Cosa si può fare per far crescere quel 5% di donne Ceo?
Bisogna volerlo, non solo poterlo, volerlo! E ci sono tante donne che per dei benefici secondari inconsci non lo vogliono: perché è un sacrificio, una liberazione di se stesse che forse non hanno la capacità di assumere agli occhi degli altri. Sento ancora mie coetanee che si lamentano perché le nuore lavorano e allora come possono tirare su i figli! C’è uno sguardo della società molto pesante, ma bisogna combatterlo. Ci sono centinaia di migliaia di donne che lavorano e hanno lavorato per secoli, in fabbrica, come commesse, nei supermercati, persone che hanno dovuto lavorare. E nessuno si chiede come sono cresciuti i loro figli. Se invece una donna ambisce alla carriera viene giudicata, perché non è un obbligo, è una scelta. Ha preferito fare l’avvocato invece di stare a casa: da dove viene questo ragionamento? E, so che non mi faccio delle amiche, le mamme italiane devono cambiare atteggiamento: quando smetteranno di crescere i figli maschi come gli uomini che dicono di odiare, ci sarà il cambiamento. Bisogna aiutare le ragazze giovani a coinvolgere il partner nella condivisione delle esperienze in modo sano.

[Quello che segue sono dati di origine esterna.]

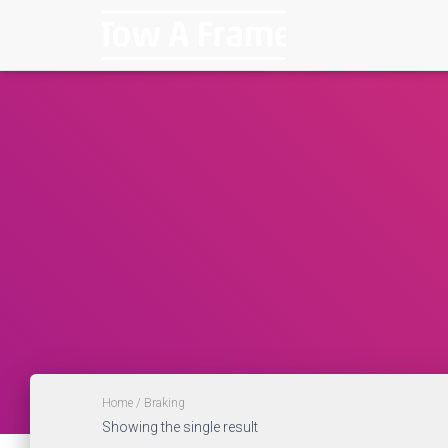
Home
/ Braking
Showing the single result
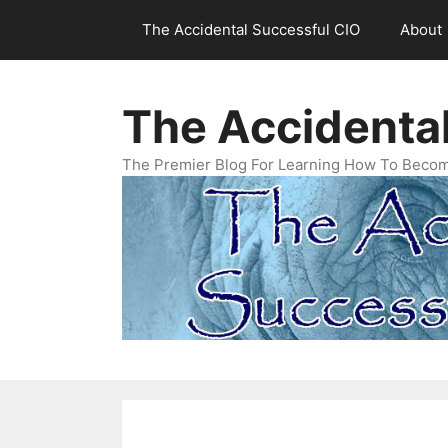
Skip
The Accidental Successful CIO
About
to
content
The Accidenta
The Premier Blog For Learning How To Becom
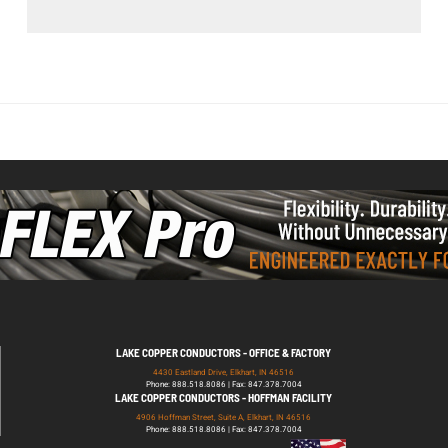
LAKE COPPER CONDUCTORS - OFFICE & FACTORY
4430 Eastland Drive, Elkhart, IN 46516
Phone: 888.518.8086 | Fax: 847.378.7004
LAKE COPPER CONDUCTORS - HOFFMAN FACILITY
4906 Hoffman Street, Suite A, Elkhart, IN 46516
Phone: 888.518.8086 | Fax: 847.378.7004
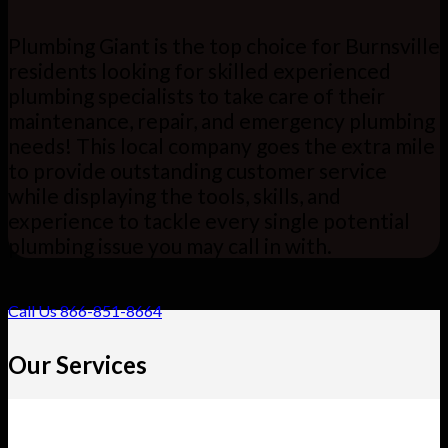
Plumbing Giant is the top choice for Burnsville
residents looking for skilled experienced
plumbing specialists to take care of their
maintenance, repair, and emergency plumbing
needs! This local company goes the extra mile
to provide outstanding customer service
while displaying the tools, skills, and
experience to tackle every single potential
plumbing issue you may call in with.
Call Us 866-851-8664
Our Services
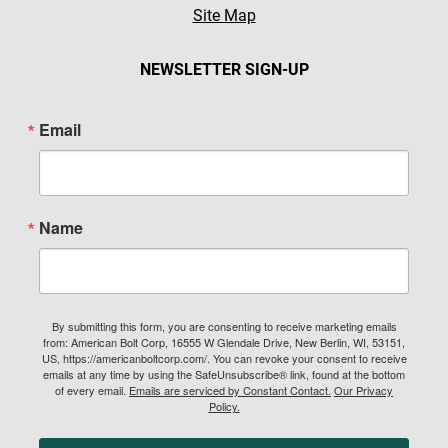
Site Map
NEWSLETTER SIGN-UP
Email
Name
By submitting this form, you are consenting to receive marketing emails
from: American Bolt Corp, 16555 W Glendale Drive, New Berlin, WI, 53151,
US, https://americanboltcorp.com/. You can revoke your consent to receive
emails at any time by using the SafeUnsubscribe® link, found at the bottom
of every email.
Emails are serviced by Constant Contact.
Our Privacy
Policy.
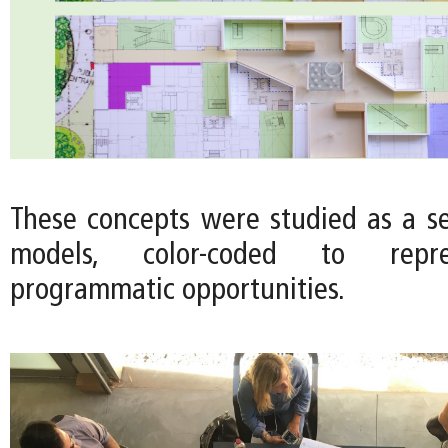
These concepts were studied as a ser
models, color-coded to repre
programmatic opportunities.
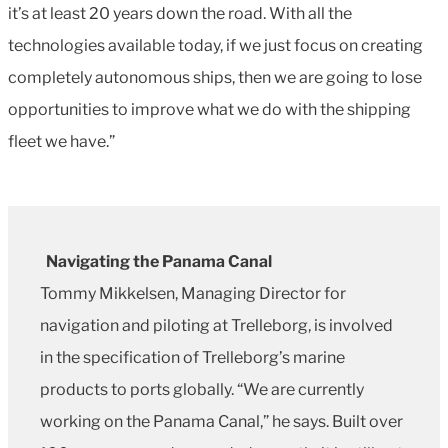
it’s at least 20 years down the road. With all the
technologies available today, if we just focus on creating
completely autonomous ships, then we are going to lose
opportunities to improve what we do with the shipping
fleet we have.”
Navigating the Panama Canal
Tommy Mikkelsen, Managing Director for
navigation and piloting at Trelleborg, is involved
in the specification of Trelleborg’s marine
products to ports globally. “We are currently
working on the Panama Canal,” he says. Built over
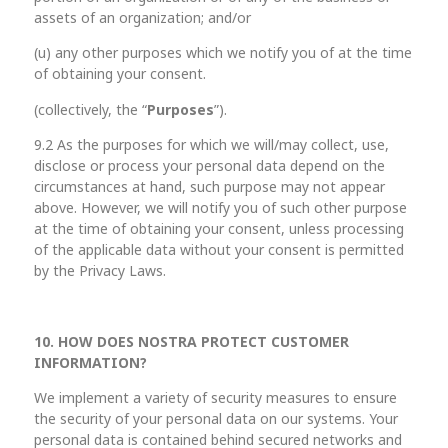
assets of an organization; and/or
(u) any other purposes which we notify you of at the time
of obtaining your consent.
(collectively, the “
Purposes
”).
9.2 As the purposes for which we will/may collect, use,
disclose or process your personal data depend on the
circumstances at hand, such purpose may not appear
above. However, we will notify you of such other purpose
at the time of obtaining your consent, unless processing
of the applicable data without your consent is permitted
by the Privacy Laws.
10. HOW DOES NOSTRA PROTECT CUSTOMER
INFORMATION?
We implement a variety of security measures to ensure
the security of your personal data on our systems. Your
personal data is contained behind secured networks and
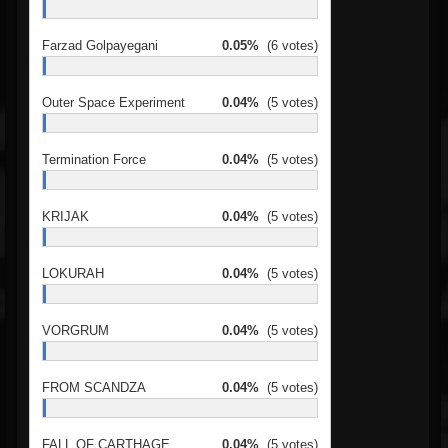
Farzad Golpayegani
0.05%
(6 votes)
Outer Space Experiment
0.04%
(5 votes)
Termination Force
0.04%
(5 votes)
KRIJAK
0.04%
(5 votes)
LOKURAH
0.04%
(5 votes)
VORGRUM
0.04%
(5 votes)
FROM SCANDZA
0.04%
(5 votes)
FALL OF CARTHAGE
0.04%
(5 votes)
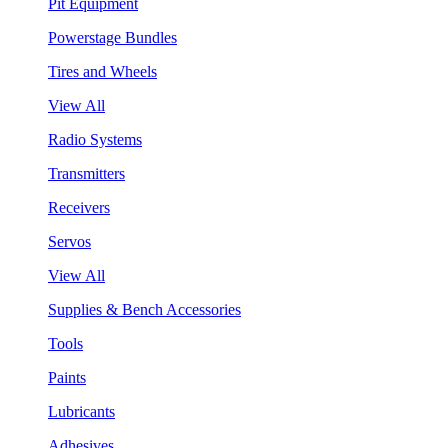
Pit Equipment
Powerstage Bundles
Tires and Wheels
View All
Radio Systems
Transmitters
Receivers
Servos
View All
Supplies & Bench Accessories
Tools
Paints
Lubricants
Adhesives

I diritti d’autore del libro sono devoluti a Cadmi - Casa di Accoglienza delle Donne Maltrattate. Perché ha scelto questa associazione?
Perché mi sono resa conto dell’immenso privilegio che ho avuto, di nascere in un periodo storico senza guerre, di abitare in paesi europei e americani apertissimi, di incontrare persone che mi hanno instillato senso etico, di avere partner uomini molto rispettosi. Mi sento di condividere questa fortuna con le donne, e ne ho incontrate tante, che sono vittime di violenze domestiche: non solo fisiche, anche umiliazioni psicologiche e verbali, la privazione dell’indipendenza economica e della libertà di scelta. Quando ho realizzato la gravità di questi temi e i numeri impressionanti - toccano 1 donna su 3 - ho iniziato a dare un contributo finanziario e dedicare del tempo personale. Come Pomellato, abbiamo un programma di cui sono onorata: i collaboratori e le collaboratrici prendono delle ore di tempo professionale per andare ad aiutare persone in situazioni precarie. La Casa delle donne è un luogo sicuro, completamente anonimo, non esiste un indirizzo, è un centro di ascolto e sostegno. L’obiettivo della nostra società non dev’essere alleviare la sofferenza delle donne, dobbiamo metterci fine!